> [About this task]:
Could you please reproduce the entries exactly, leaving out any pictures?

(Beginning of Provided material)

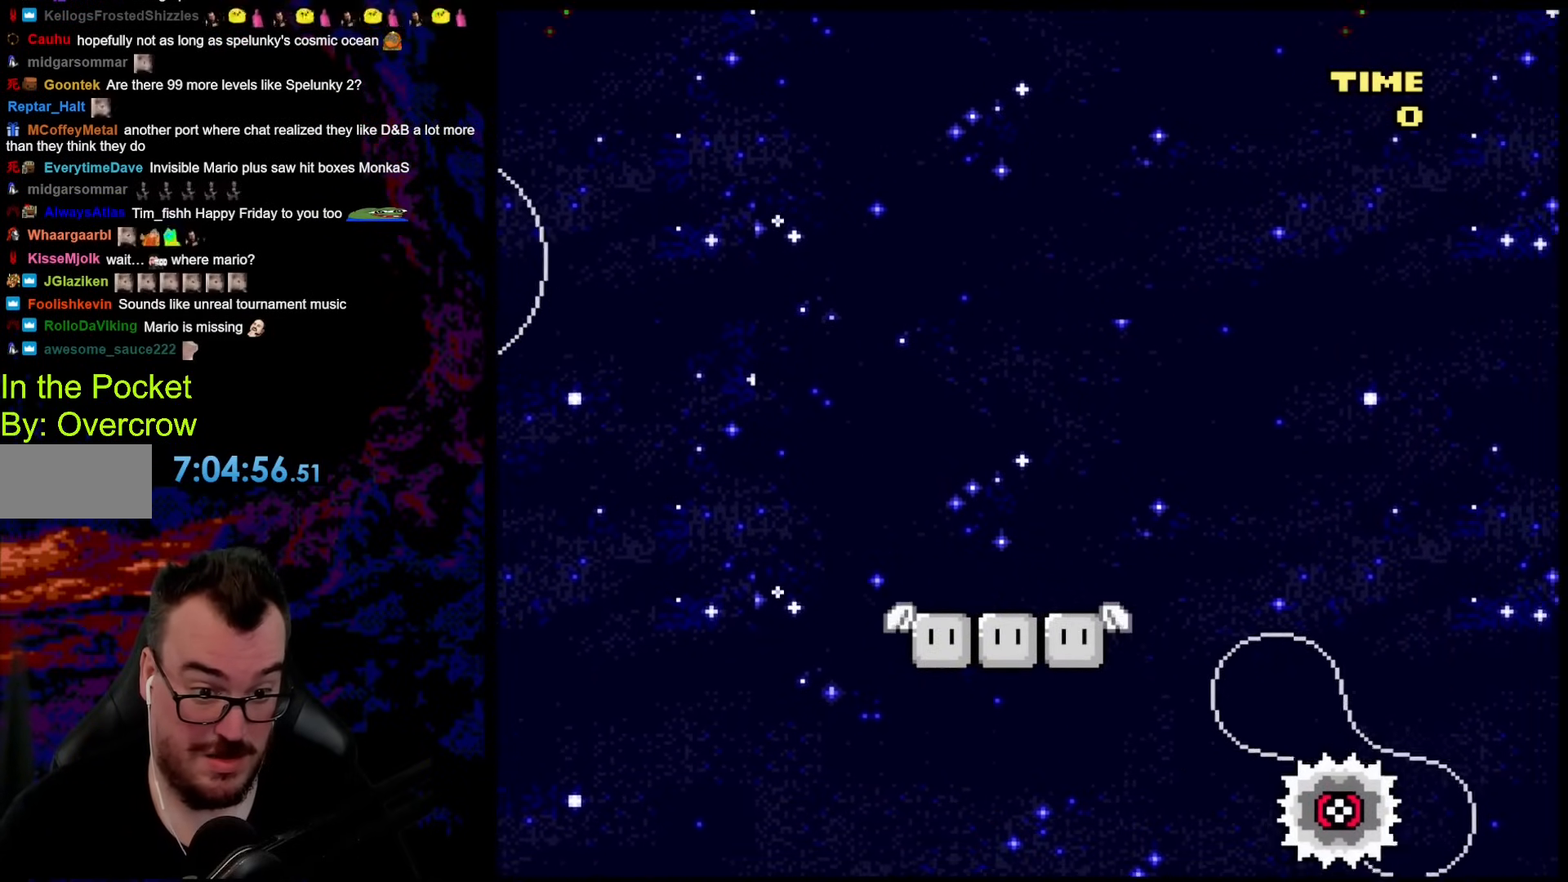
{"buttons": ["X"], "events": [[251, "Y", "up"], [284, "X", "down"]]}
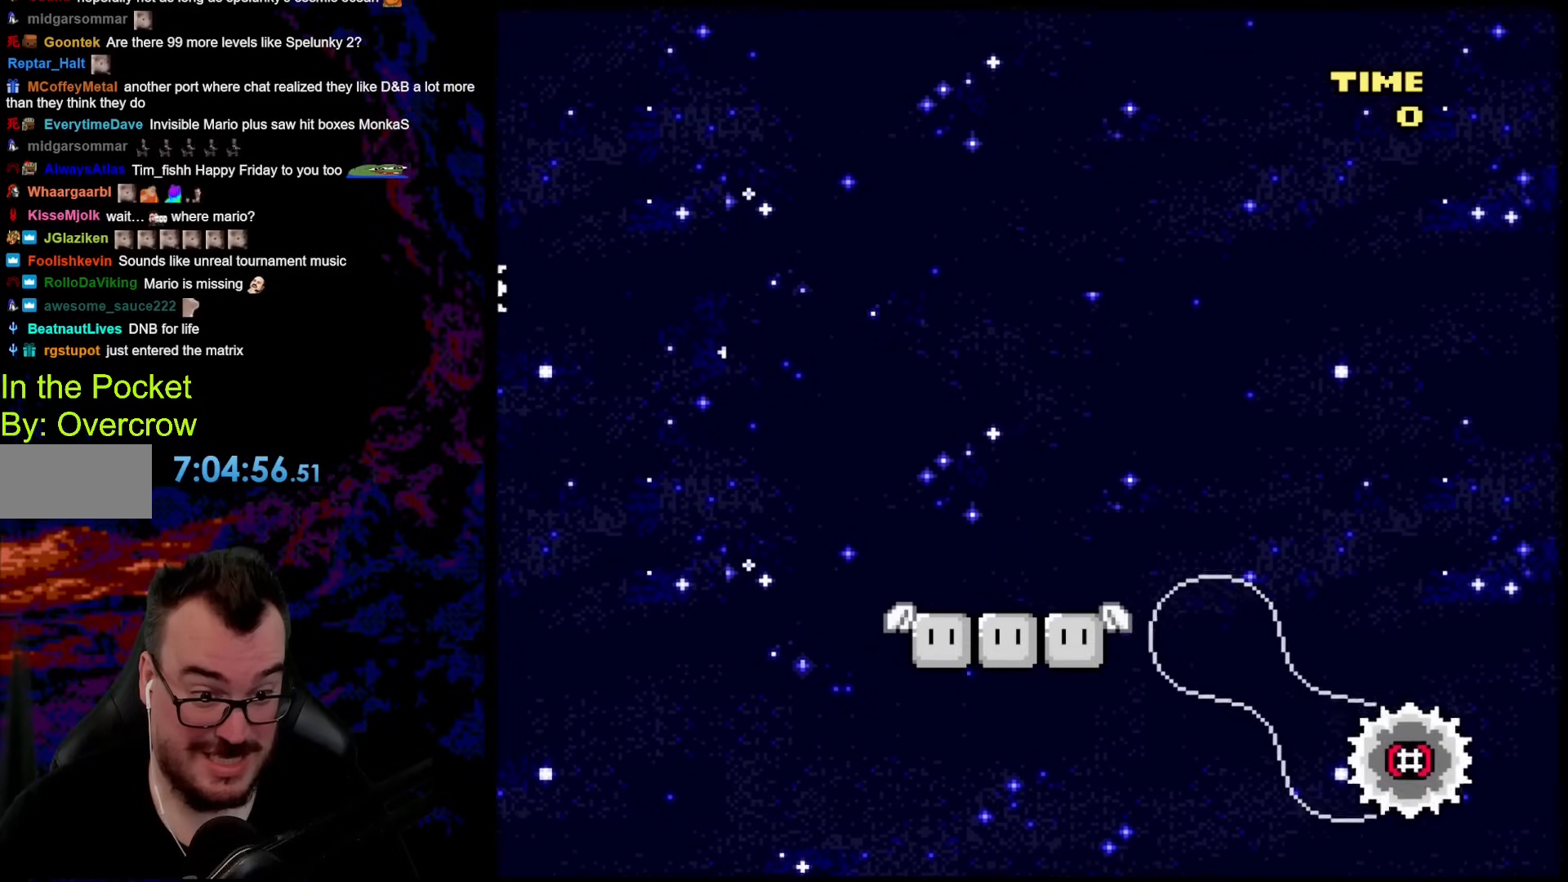
{"buttons": ["X", "DPAD_RIGHT"], "events": [[84, "X", "up"], [218, "X", "down"], [235, "DPAD_RIGHT", "down"], [335, "DPAD_DOWN", "down"], [368, "DPAD_LEFT", "down"], [368, "DPAD_RIGHT", "up"], [385, "DPAD_DOWN", "up"], [469, "DPAD_DOWN", "down"], [485, "DPAD_DOWN", "up"], [485, "DPAD_LEFT", "up"], [485, "DPAD_RIGHT", "down"]]}
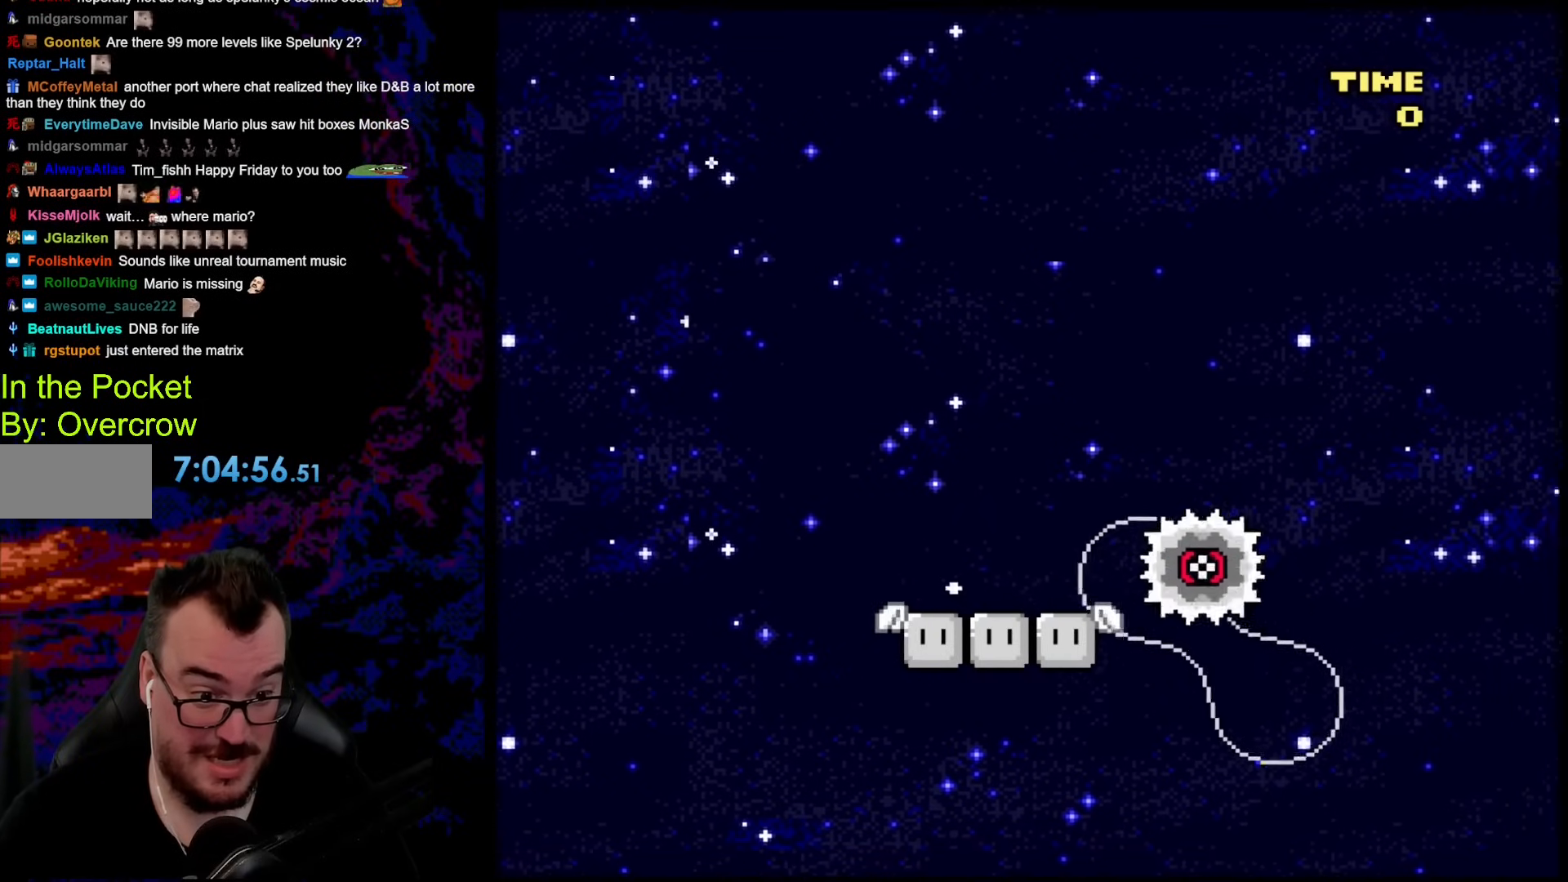
{"buttons": ["A", "X"], "events": [[33, "DPAD_DOWN", "down"], [67, "DPAD_LEFT", "down"], [67, "DPAD_RIGHT", "up"], [84, "DPAD_DOWN", "up"], [167, "DPAD_LEFT", "up"], [418, "A", "down"]]}
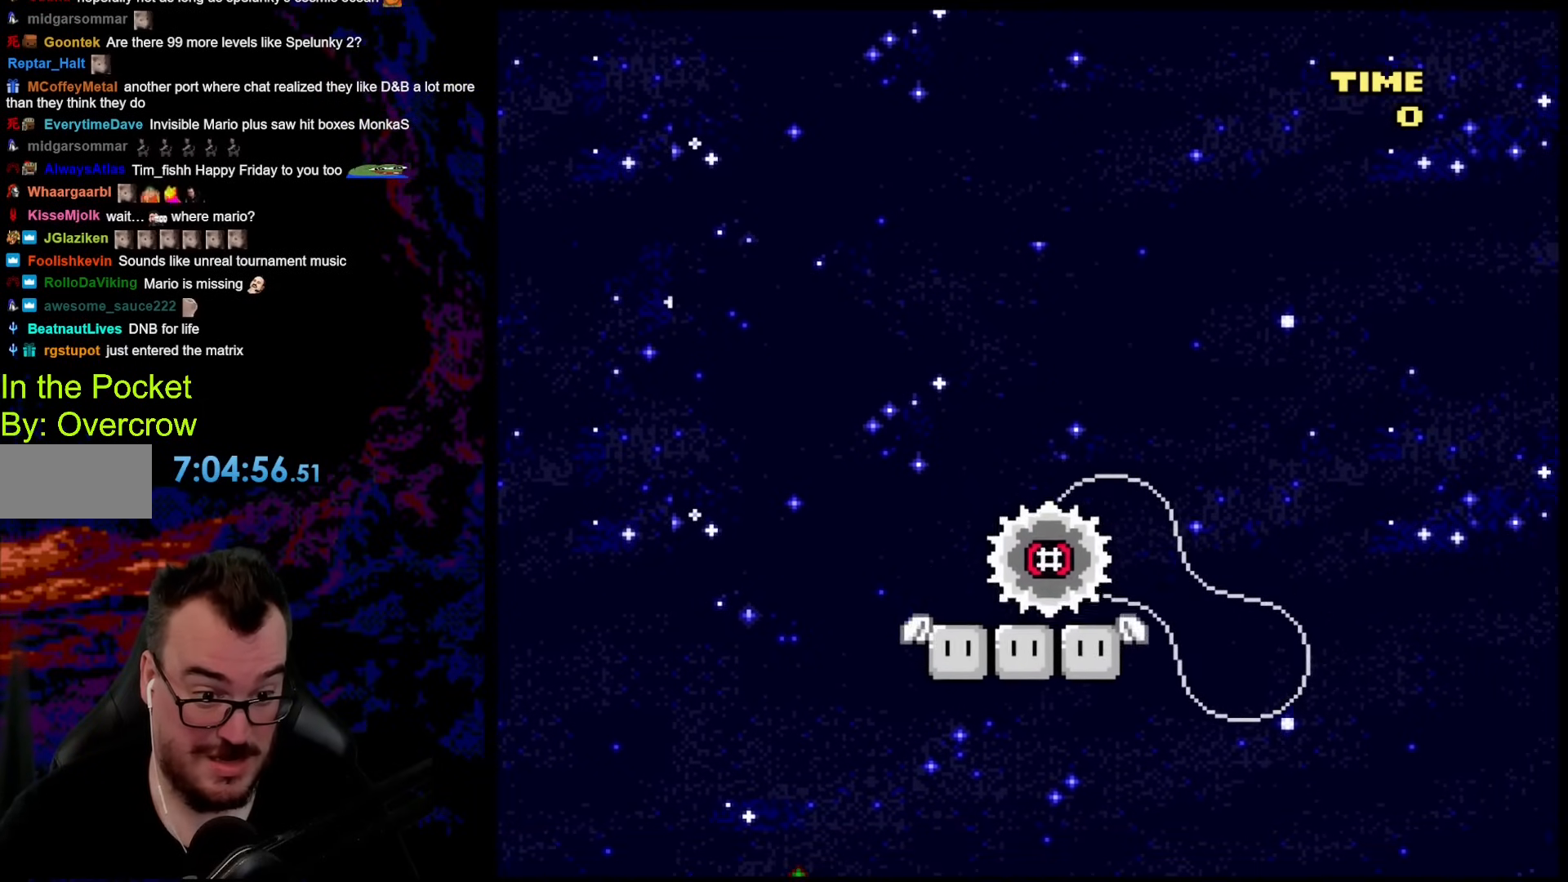
{"buttons": ["A", "X", "DPAD_LEFT"], "events": [[50, "DPAD_RIGHT", "down"], [485, "DPAD_DOWN", "down"], [485, "DPAD_RIGHT", "up"], [501, "DPAD_DOWN", "up"], [501, "DPAD_LEFT", "down"]]}
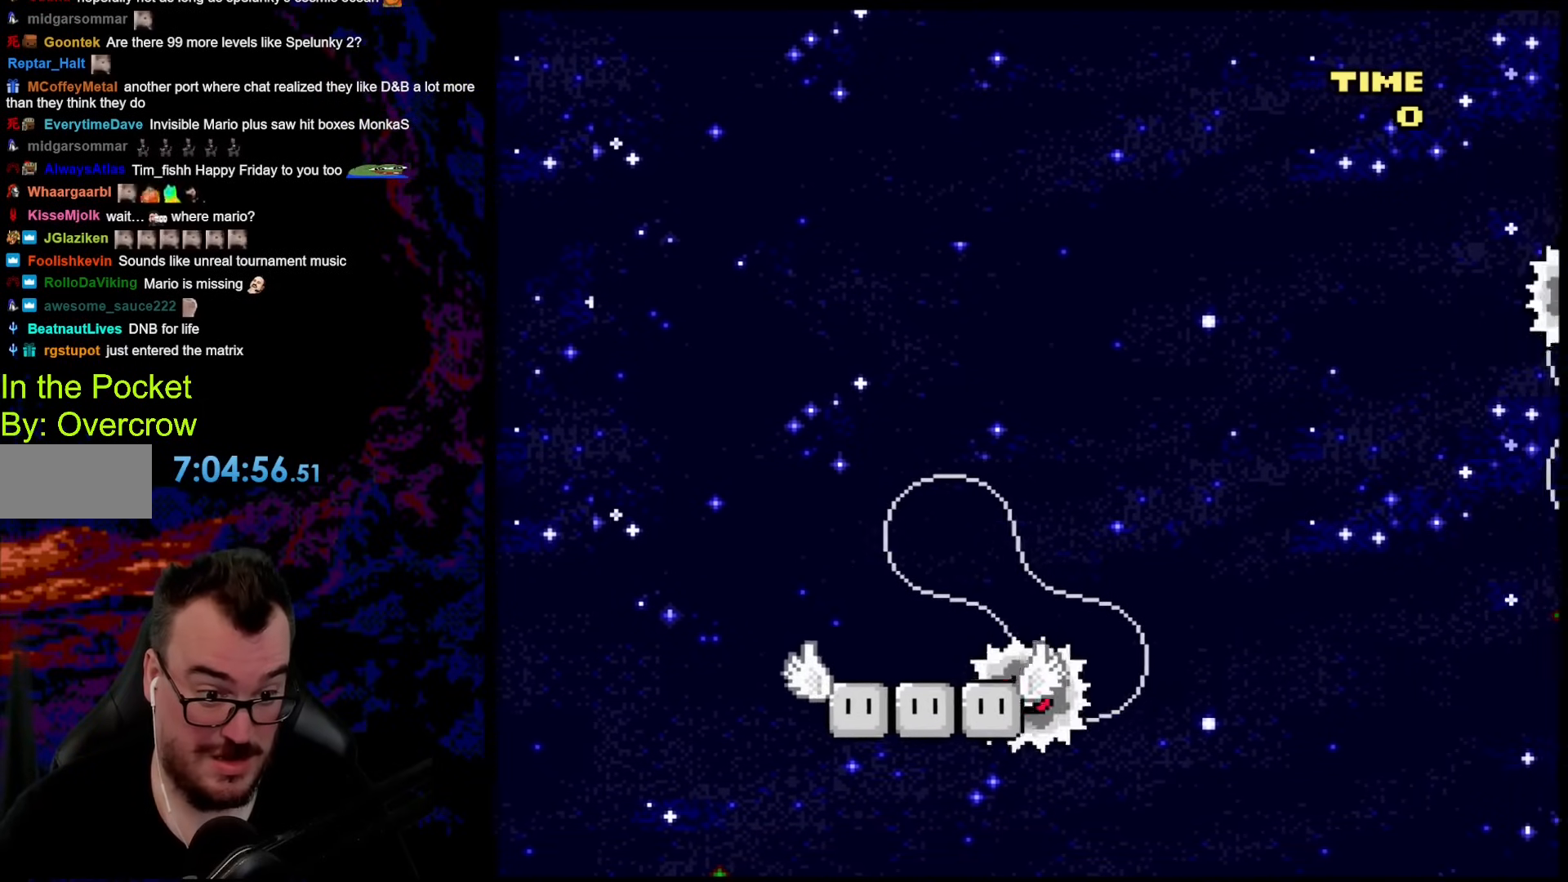
{"buttons": ["A", "X", "DPAD_LEFT"], "events": [[51, "A", "up"], [151, "DPAD_LEFT", "up"], [285, "DPAD_RIGHT", "down"], [368, "DPAD_RIGHT", "up"], [402, "A", "down"], [402, "DPAD_LEFT", "down"]]}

(End of Provided material)

> [Exercise result]:
{"buttons": ["X"], "events": [[251, "Y", "up"], [284, "X", "down"]]}
{"buttons": ["X", "DPAD_RIGHT"], "events": [[84, "X", "up"], [218, "X", "down"], [235, "DPAD_RIGHT", "down"], [335, "DPAD_DOWN", "down"], [368, "DPAD_LEFT", "down"], [368, "DPAD_RIGHT", "up"], [385, "DPAD_DOWN", "up"], [469, "DPAD_DOWN", "down"], [485, "DPAD_DOWN", "up"], [485, "DPAD_LEFT", "up"], [485, "DPAD_RIGHT", "down"]]}
{"buttons": ["A", "X"], "events": [[33, "DPAD_DOWN", "down"], [67, "DPAD_LEFT", "down"], [67, "DPAD_RIGHT", "up"], [84, "DPAD_DOWN", "up"], [167, "DPAD_LEFT", "up"], [418, "A", "down"]]}
{"buttons": ["A", "X", "DPAD_LEFT"], "events": [[50, "DPAD_RIGHT", "down"], [485, "DPAD_DOWN", "down"], [485, "DPAD_RIGHT", "up"], [501, "DPAD_DOWN", "up"], [501, "DPAD_LEFT", "down"]]}
{"buttons": ["A", "X", "DPAD_LEFT"], "events": [[51, "A", "up"], [151, "DPAD_LEFT", "up"], [285, "DPAD_RIGHT", "down"], [368, "DPAD_RIGHT", "up"], [402, "A", "down"], [402, "DPAD_LEFT", "down"]]}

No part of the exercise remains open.